Tuesday, October 09, 2007

Free-Pieced Face

Here's a close-up of Frankenstein's Monster from Happy Howloween.

I've shown you the free-piecing basics - that's all you need to know to sew a face yourself. I've drawn it out for you here so that you can see all the seams, although I forgot to give this Frankie some hair. Depending on whose face you're piecing, you might want to skip the scar across the forehead and the neckbolts... heh heh heh.

Figure out how I pieced this together. The shortest seams were sewn first, the longest were last.

I thought of a way to kill two birds with one stone. I'm going to show you the way I put this together AND show you a way to play with improvisation without using up any fabric.

First I gathered some construction paper, paper-cutting rotary cutter (I have two rotary cutters, this one has an old blade in it that doesn't work well enough on fabric anymore), scissors, ruler, and tape.

I cut paper strips the same widths I do for fabric (1, 1.5, and 2 inches-ish) I realized it would have been smarter to cut them without the seam allowance: 1/2", 1" and 1.5" ish.

I started Frankie with the eyes. I cut two rectangles for eyes and sewed them into some face fabric. I'm going to describe how I SEWED Frankie, even though the example is paper. Is that okay? When playing with paper, I obviously used tape instead of stitches.

Now if I were doing a more refined face, I probably would have put long triangles on the corners of the eyes in order to get an almost shape. (Or triangles onto squares to get circles.)

The next step was to cut out a nose shape. I inserted it into a wide strip of face fabric, leaving plenty of extra strip on either side of the nose:

I then sewed them together.

and lopped off the extra tails. Okay need a bit of face material for under the nose, so sew it on and trim off the excess. And better insert a mouth into a strip of face material. I deliberately used a leftover bit of face paper on the left side of the mouth - gives this guy a quirky look.

See, this face is built in rows. Just sew on, and trim the exra over and over again.

I left out the scar and put hair on my paper Frankie. I didn't like how fat his face was looking so I lopped off both sides. I do the same thing when I'm working with fabric. Adjust as needed.

Here's a look at how I did the neck bolts. I had to sew them onto the neck before the entire thing could be attached to the face. I realized my neck wasn't going to be thick enough and just "sewed" on some more:

The ears are attached vertically.

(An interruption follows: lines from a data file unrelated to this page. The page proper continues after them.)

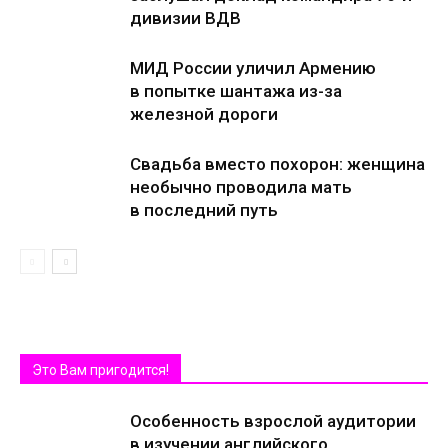
дивизии ВДВ
МИД России уличил Армению
в попытке шантажа из-за
железной дороги
Свадьба вместо похорон: женщина
необычно проводила мать
в последний путь
Это Вам пригодится!
Особенность взрослой аудитории
в изучении английского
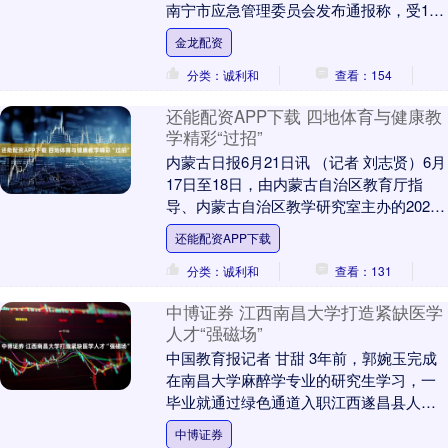
南宁市应急管理委员会发布通报称，受10
号台风“美莎克”影响，该市大部出现暴雨到
金龙配资
大暴雨....
分类：诚利和
查看：154
还能配资APP下载 四地体育与健康教
学精彩“过招”
内蒙古日报6月21日讯 （记者 刘志贤）6月
17日至18日，由内蒙古自治区教育厅指
导、内蒙古自治区教学研究室主办的2026
年东北三省一区中小学体育与健康教学观
还能配资APP下载
摩....
分类：诚利和
查看：131
中博证券 江西南昌大学打造紧缺医学
人才“强磁场”
中国教育报记者 甘甜 3年前，郭婉玉完成
在南昌大学麻醉学专业的研究生学习，一
毕业就通过绿色通道入职江西遂昌县人民
医院麻醉科。如今，南昌大学每年稳定招
中博证券
录300余名....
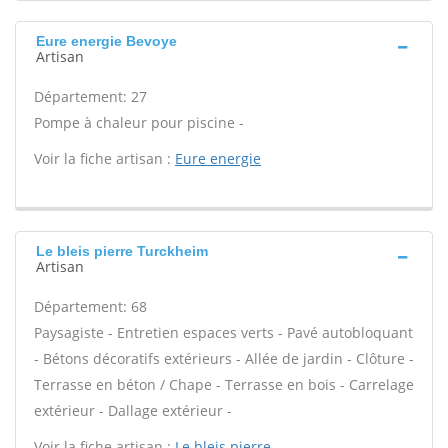
Eure energie Bevoye
Artisan
Département: 27
Pompe à chaleur pour piscine -
Voir la fiche artisan :
Eure energie
Le bleis pierre Turckheim
Artisan
Département: 68
Paysagiste - Entretien espaces verts - Pavé autobloquant
- Bétons décoratifs extérieurs - Allée de jardin - Clôture -
Terrasse en béton / Chape - Terrasse en bois - Carrelage
extérieur - Dallage extérieur -
Voir la fiche artisan :
Le bleis pierre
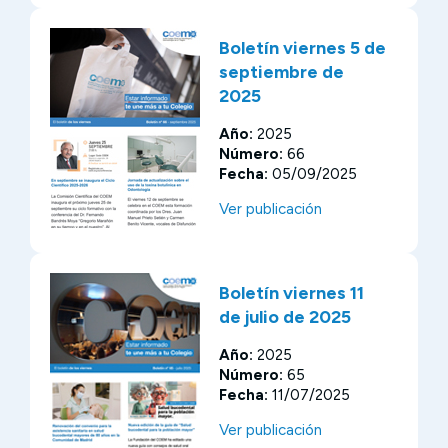
Boletín viernes 5 de
septiembre de
2025
Año:
2025
Número:
66
Fecha:
05/09/2025
Ver publicación
Boletín viernes 11
de julio de 2025
Año:
2025
Número:
65
Fecha:
11/07/2025
Ver publicación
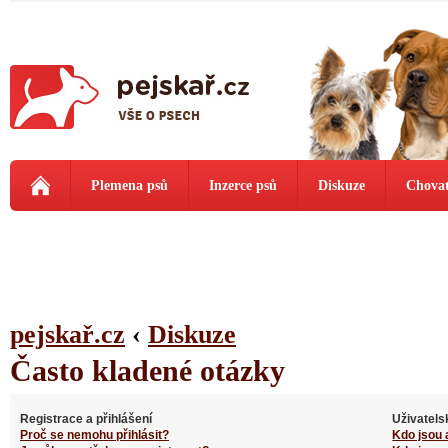
Plemena psů
Inzerce psů
Diskuze
Chovat
pejskař.cz
‹
Diskuze
Často kladené otázky
Registrace a přihlášení
Uživatels
Proč se nemohu přihlásit?
Kdo jsou 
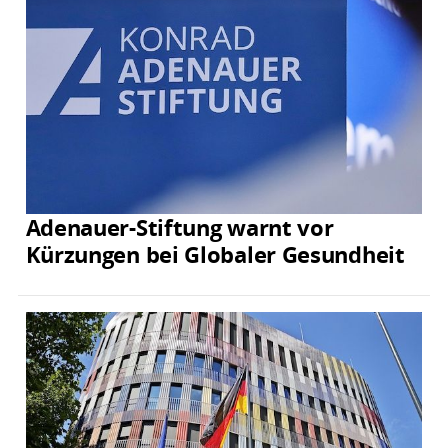
Adenauer-Stiftung warnt vor
Kürzungen bei Globaler Gesundheit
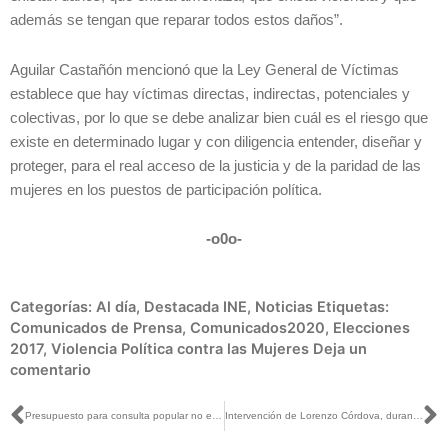
además se tengan que reparar todos estos daños”.
Aguilar Castañón mencionó que la Ley General de Víctimas
establece que hay víctimas directas, indirectas, potenciales y
colectivas, por lo que se debe analizar bien cuál es el riesgo que
existe en determinado lugar y con diligencia entender, diseñar y
proteger, para el real acceso de la justicia y de la paridad de las
mujeres en los puestos de participación política.
-o0o-
Categorías:
Al día
,
Destacada INE
,
Noticias
Etiquetas:
Comunicados de Prensa
,
Comunicados2020
,
Elecciones
2017
,
Violencia Política contra las Mujeres
Deja un
comentario
Ant
S
Presupuesto para consulta popular no es similar al de jornada electoral: Martín Faz
Intervención de Lorenzo Córdova, durante la firma de Convenio de Colaboración INE-ITAM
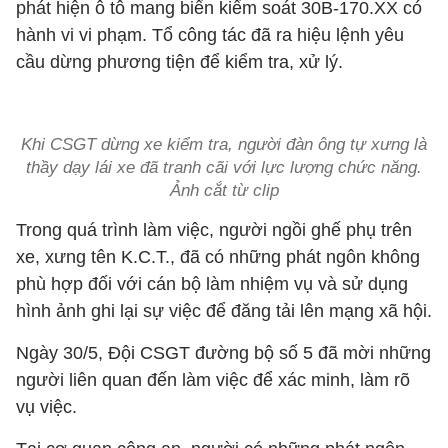
phát hiện ô tô mang biển kiểm soát 30B-170.XX có
hành vi vi phạm. Tổ công tác đã ra hiệu lệnh yêu
cầu dừng phương tiện để kiểm tra, xử lý.
Khi CSGT dừng xe kiểm tra, người đàn ông tự xưng là
thầy dạy lái xe đã tranh cãi với lực lượng chức năng.
Ảnh cắt từ clip
Trong quá trình làm việc, người ngồi ghế phụ trên
xe, xưng tên K.C.T., đã có những phát ngôn không
phù hợp đối với cán bộ làm nhiệm vụ và sử dụng
hình ảnh ghi lại sự việc để đăng tải lên mạng xã hội.
Ngày 30/5, Đội CSGT đường bộ số 5 đã mời những
người liên quan đến làm việc để xác minh, làm rõ
vụ việc.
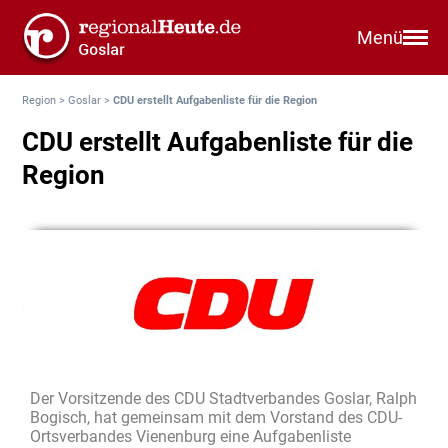
Menü
Region
>
Goslar
>
CDU erstellt Aufgabenliste für die Region
CDU erstellt Aufgabenliste für die
Region
Der Vorsitzende des CDU Stadtverbandes Goslar, Ralph
Bogisch, hat gemeinsam mit dem Vorstand des CDU-
Ortsverbandes Vienenburg eine Aufgabenliste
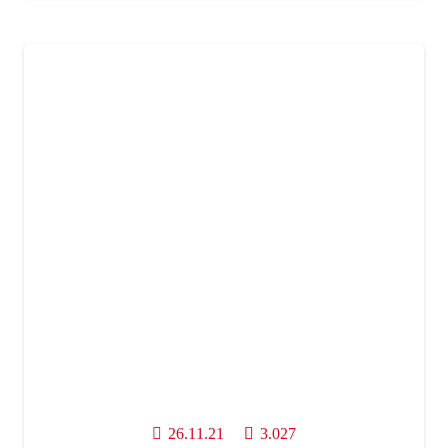
26.11.21
3.027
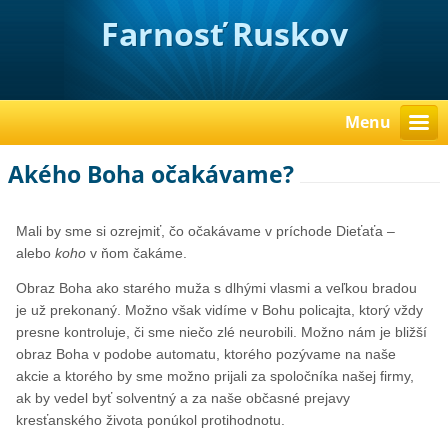
Farnosť Ruskov
Menu
Akého Boha očakávame?
Mali by sme si ozrejmiť, čo očakávame v príchode Dieťaťa –
alebo
koho
v ňom čakáme.
Obraz Boha ako starého muža s dlhými vlasmi a veľkou bradou
je už prekonaný. Možno však vidíme v Bohu policajta, ktorý vždy
presne kontroluje, či sme niečo zlé neurobili. Možno nám je bližší
obraz Boha v podobe automatu, ktorého pozývame na naše
akcie a ktorého by sme možno prijali za spoločníka našej firmy,
ak by vedel byť solventný a za naše občasné prejavy
kresťanského života ponúkol protihodnotu.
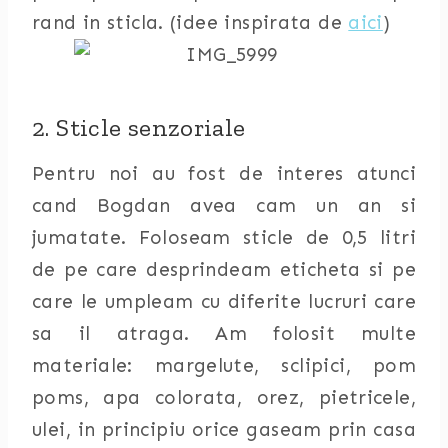
rand in sticla. (idee inspirata de
aici
)
2. Sticle senzoriale
Pentru noi au fost de interes atunci
cand Bogdan avea cam un an si
jumatate. Foloseam sticle de 0,5 litri
de pe care desprindeam eticheta si pe
care le umpleam cu diferite lucruri care
sa il atraga. Am folosit multe
materiale: margelute, sclipici, pom
poms, apa colorata, orez, pietricele,
ulei, in principiu orice gaseam prin casa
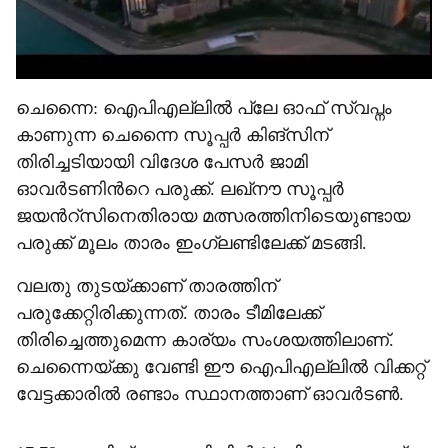
ചെന്നൈ: ഐപിഎല്ലിൽ പ്ലേ ഓഫ് സ്വപ്നം
കാണുന്ന ചെന്നൈ സൂപ്പർ കിങ്സിന്
തിരിച്ചടിയായി വിദേശ പേസർ ജാമി
ഓവർടണിന്‍റെ പരുക്ക്. ലഖ്നൗ സൂപ്പർ
ജയന്‍റ്സിനെതിരായ മത്സരത്തിനിടെയുണ്ടായ
പരുക്ക് മൂലം താരം ഇംഗ്ലണ്ടിലേക്ക് മടങ്ങി.
വലതു തുടയ്ക്കാണ് താരത്തിന്
പരുക്കേറ്റിരിക്കുന്നത്. താരം ടീമിലേക്ക്
തിരിച്ചെത്തുമെന്ന കാര‍്യം സംശയത്തിലാണ്.
ചെന്നൈയ്ക്കു വേണ്ടി ഈ ഐപിഎല്ലിൽ വിക്കറ്റ്
വേട്ടക്കാരിൽ രണ്ടാം സ്ഥാനത്താണ് ഓവർടൺ.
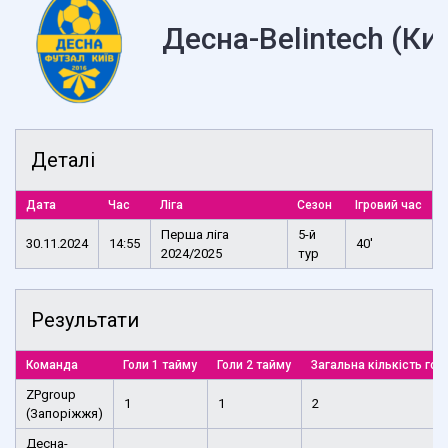
Десна-Belintech (Киї
Деталі
Дата
Час
Ліга
Сезон
Ігровий час
Перша ліга
5-й
30.11.2024
14:55
40'
2024/2025
тур
Результати
Команда
Голи 1 тайму
Голи 2 тайму
Загальна кількість гол
ZPgroup
1
1
2
(Запоріжжя)
Десна-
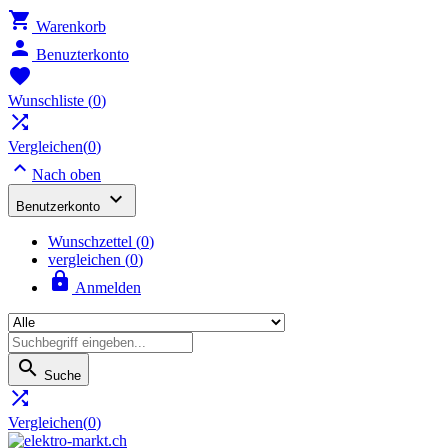

Warenkorb

Benuzterkonto

Wunschliste
(
0
)

Vergleichen(
0
)

Nach oben

Benutzerkonto
Wunschzettel
(
0
)
vergleichen (
0
)

Anmelden

Suche

Vergleichen(
0
)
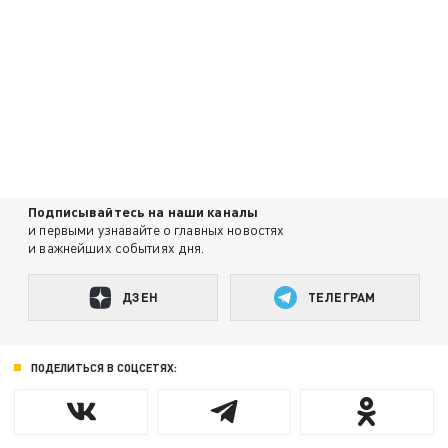
Подписывайтесь на наши каналы
и первыми узнавайте о главных новостях
и важнейших событиях дня.
ДЗЕН
ТЕЛЕГРАМ
ПОДЕЛИТЬСЯ В СОЦСЕТЯХ:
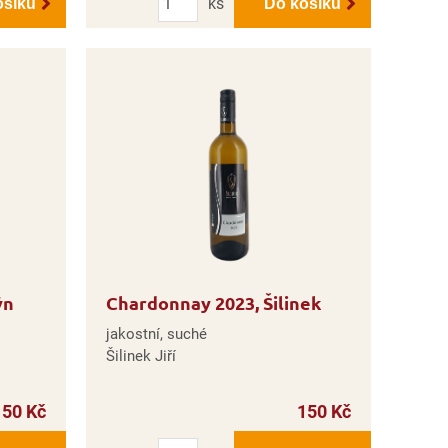
ks
ošíku
Do košíku
ýn
Chardonnay 2023, Šilinek
jakostní, suché
Šilinek Jiří
150 Kč
150 Kč
Počet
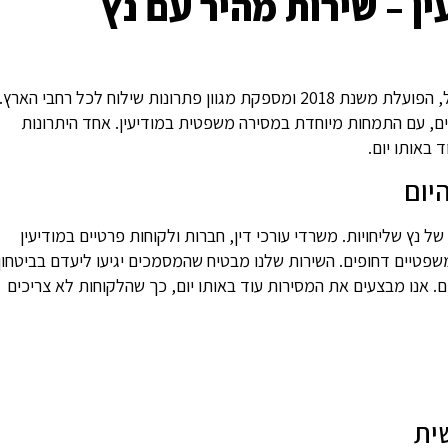
 – שירות מהיר עם נץ
נץ שליחויות והפצה היא חברת משלוחים מובילה בישראל, הפועלת משנת 2018 ומספקת מגוון פתרונות שילוח לכל רחבי הארץ.
רון דניאל
יוסי זכותא
ם, עם התמחות מיוחדת במסירה משפטית במודיעין. אחד היתרונות










 באותו יום.
שירות מדהים !! השליחים אדיבים מאוד
נזקקתי לשירות משלוח, וקיבלת
יום
ועושים את המשלוחים בצורה הכי טובה
נפלא, הליך קל ומהיר, המשלוח
שיש, והכי חשוב בזמן. חד משמעית
ממש מהר, והמחיר סביר ואפיל
בחירה מצויינת ! ממליצה !
זול מאחרים. תודה רבה לכם, ו
 נץ שליחויות. משרדי עורכי דין, חברות ולקוחות פרטיים במודיעין
בחום!!!
פטיים דחופים. השירות שלנו מבטיח שהמסמכים יגיעו ליעדם בביטחון
. אנו מבצעים את המסירות עוד באותו יום, כך שהלקוחות לא צריכים
ית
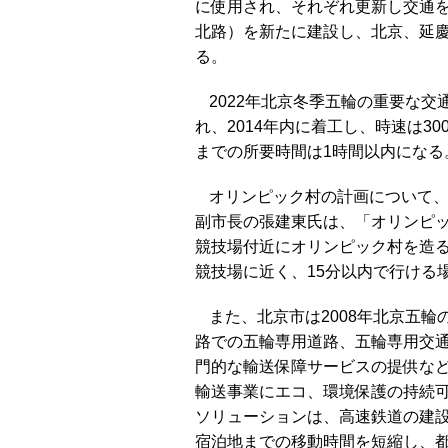
に使用され、それぞれ更新し交通
北路）を新たに建設し、北京、延
る。
2022年北京冬季五輪の重要な
れ、2014年内に着工し、時速は3
までの所要時間は1時間以内になる
オリンピック村の計画について
副市長の張建東氏は、「オリンピ
競技場付近にオリンピック村を造
競技場に近く、15分以内で行ける
また、北京市は2008年北京五
路での五輪専用道路、五輪専用交
門的な輸送保障サービスの提供な
輸送事業にエコ、環境保護の持続
ソリューションは、高速鉄道の建
宿泊地までの移動時間を短縮し、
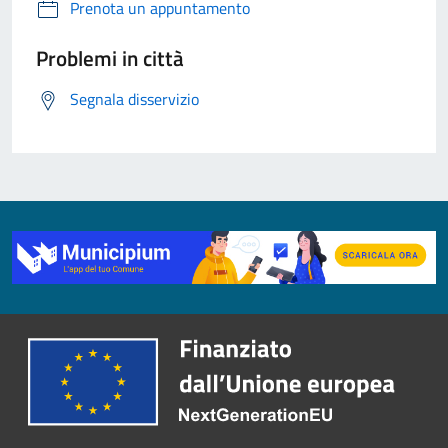
Prenota un appuntamento
Problemi in città
Segnala disservizio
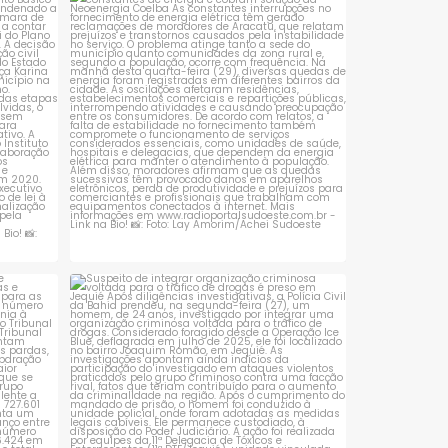
sta é
Moradores de Aracatu reclamam de
quedas constantes
...
1
0
 que se
Suspeito de integrar organização criminosa
voltada
...
1
0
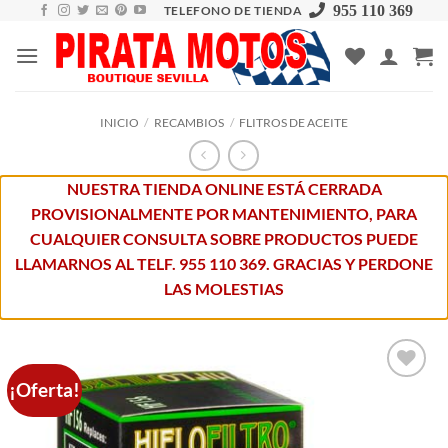
Skip
955 110 369
TELEFONO DE TIENDA
to
content
INICIO
/
RECAMBIOS
/
FLITROS DE ACEITE
NUESTRA TIENDA ONLINE ESTÁ CERRADA
PROVISIONALMENTE POR MANTENIMIENTO, PARA
CUALQUIER CONSULTA SOBRE PRODUCTOS PUEDE
LLAMARNOS AL TELF. 955 110 369. GRACIAS Y PERDONE
LAS MOLESTIAS
¡Oferta!
Añadir
a la
lista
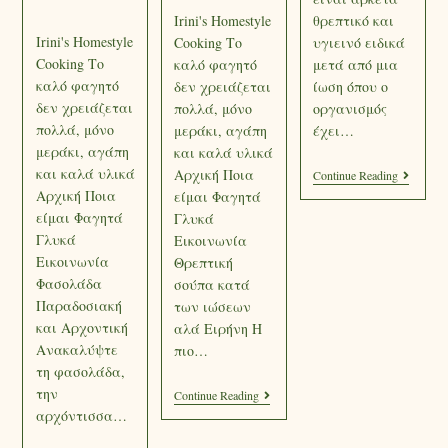
Irini's Homestyle
θρεπτικό και
Irini's Homestyle
Cooking Το
υγιεινό ειδικά
Cooking Το
καλό φαγητό
μετά από μια
καλό φαγητό
δεν χρειάζεται
ίωση όπου ο
δεν χρειάζεται
πολλά, μόνο
οργανισμός
πολλά, μόνο
μεράκι, αγάπη
έχει…
μεράκι, αγάπη
και καλά υλικά
και καλά υλικά
Αρχική Ποια
Continue Reading
Αρχική Ποια
είμαι Φαγητά
είμαι Φαγητά
Γλυκά
Γλυκά
Εικοινωνία
Εικοινωνία
Θρεπτική
Φασολάδα
σούπα κατά
Παραδοσιακή
των ιώσεων
και Αρχοντική
αλά Ειρήνη Η
Ανακαλύψτε
πιο…
τη φασολάδα,
την
Continue Reading
αρχόντισσα…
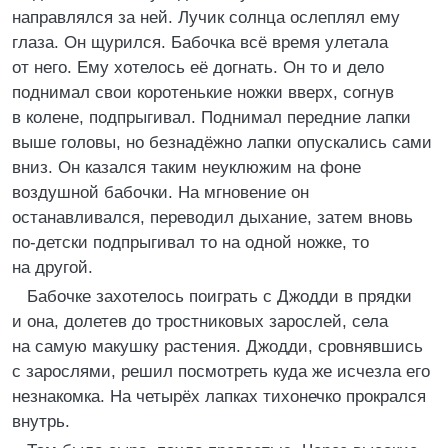
направлялся за ней. Лучик солнца ослеплял ему
глаза. Он щурился. Бабочка всё время улетала
от него. Ему хотелось её догнать. Он то и дело
поднимал свои коротенькие ножки вверх, согнув
в колене, подпрыгивал. Поднимал передние лапки
выше головы, но безнадёжно лапки опускались сами
вниз. Он казался таким неуклюжим на фоне
воздушной бабочки. На мгновение он
останавливался, переводил дыхание, затем вновь
по-детски подпрыгивал то на одной ножке, то
на другой.
Бабочке захотелось поиграть с Джодди в прядки
и она, долетев до тростниковых зарослей, села
на самую макушку растения. Джодди, сровнявшись
с зарослями, решил посмотреть куда же исчезла его
незнакомка. На четырёх лапках тихонечко прокрался
внутрь.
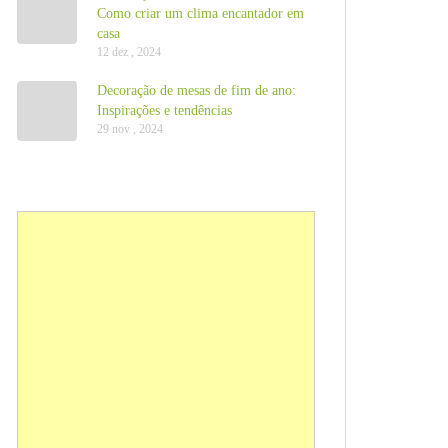
Como criar um clima encantador em
casa
12 dez , 2024
Decoração de mesas de fim de ano:
Inspirações e tendências
29 nov , 2024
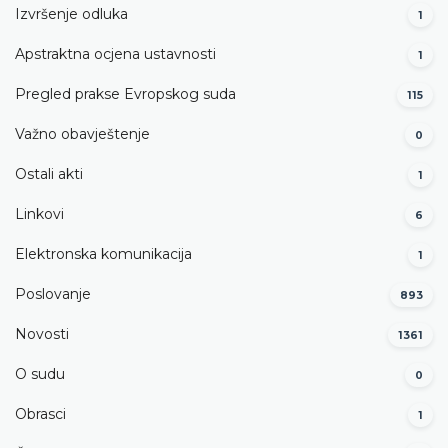
Izvršenje odluka
1
Apstraktna ocjena ustavnosti
1
Pregled prakse Evropskog suda
115
Važno obavještenje
0
Ostali akti
1
Linkovi
6
Elektronska komunikacija
1
Poslovanje
893
Novosti
1361
O sudu
0
Obrasci
1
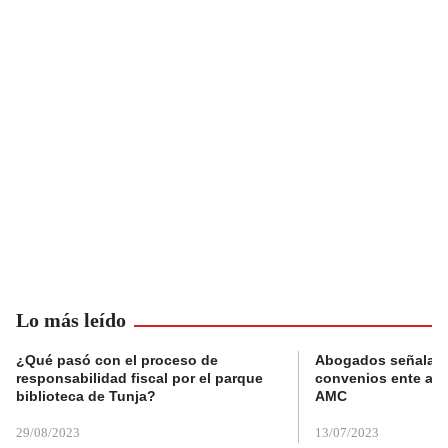
Lo más leído
¿Qué pasó con el proceso de
Abogados señalan 
responsabilidad fiscal por el parque
convenios ente alc
biblioteca de Tunja?
AMC
29/08/2023
13/07/2023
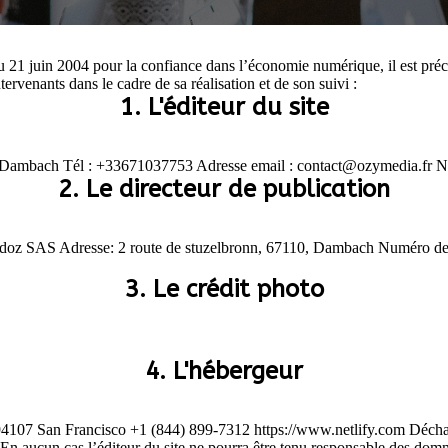
du 21 juin 2004 pour la confiance dans l’économie numérique, il est préci
ntervenants dans le cadre de sa réalisation et de son suivi :
1. L'éditeur du site
 Dambach Tél : +33671037753 Adresse email : contact@ozymedia.fr
2. Le directeur de publication
doz SAS Adresse: 2 route de stuzelbronn, 67110, Dambach Numéro de t
3. Le crédit photo
4. L'hébergeur
94107 San Francisco +1 (844) 899-7312 https://www.netlify.com Décharge L
s. En aucun cas l’éditeur du site ne pourra être tenu responsable des do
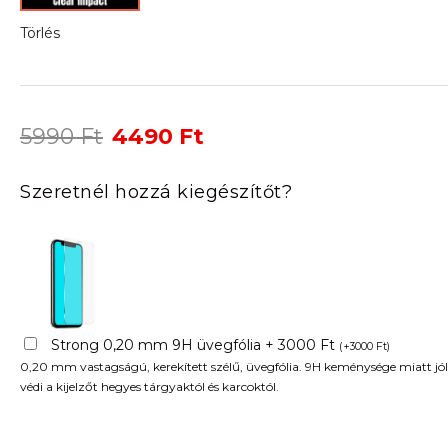
Törlés
Original
Current
5990
Ft
4490
Ft
price
price
was:
is:
Szeretnél hozzá kiegészítőt?
5990 Ft.
4490 Ft.
Strong 0,20 mm 9H üvegfólia + 3000 Ft
(
+
3000
Ft
)
0,20 mm vastagságú, kerekített szélű, üvegfólia. 9H keménysége miatt jól
védi a kijelzőt hegyes tárgyaktól és karcoktól.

I liked Frankie with a crew cut, but if you wanted to have hair falling down the side of the face, you could use the hair material instead of the background fabric above the ear.

Here's paper Frankie:

You can work out all sorts of ideas using paper. Give it a try.


Anonymous said...

You're so clever! You may be on to something with this paper tutorial thang. :-)

Tracey in CT said...

This is slick. I like this idea!
I might have Thing One try this out today, too....she's usually up for an artsy kind of project.

Anonymous said...

great tips, always teaching me things...been working on the machine in the background...something to see soon...

Anonymous said...

You're so awesome.
These tutorials are great.
I've made 6 wonky halloween houses and an asterisk spider. Next I'm going to work on the letters.


Donna said...

this is a great tutorial Tonya! Wonderful idea to use paper and tape -- gives me ideas for designing my own thoughts....

Katie said...

Yup, the paper and tape work fine. Enjoying your creating and teaching.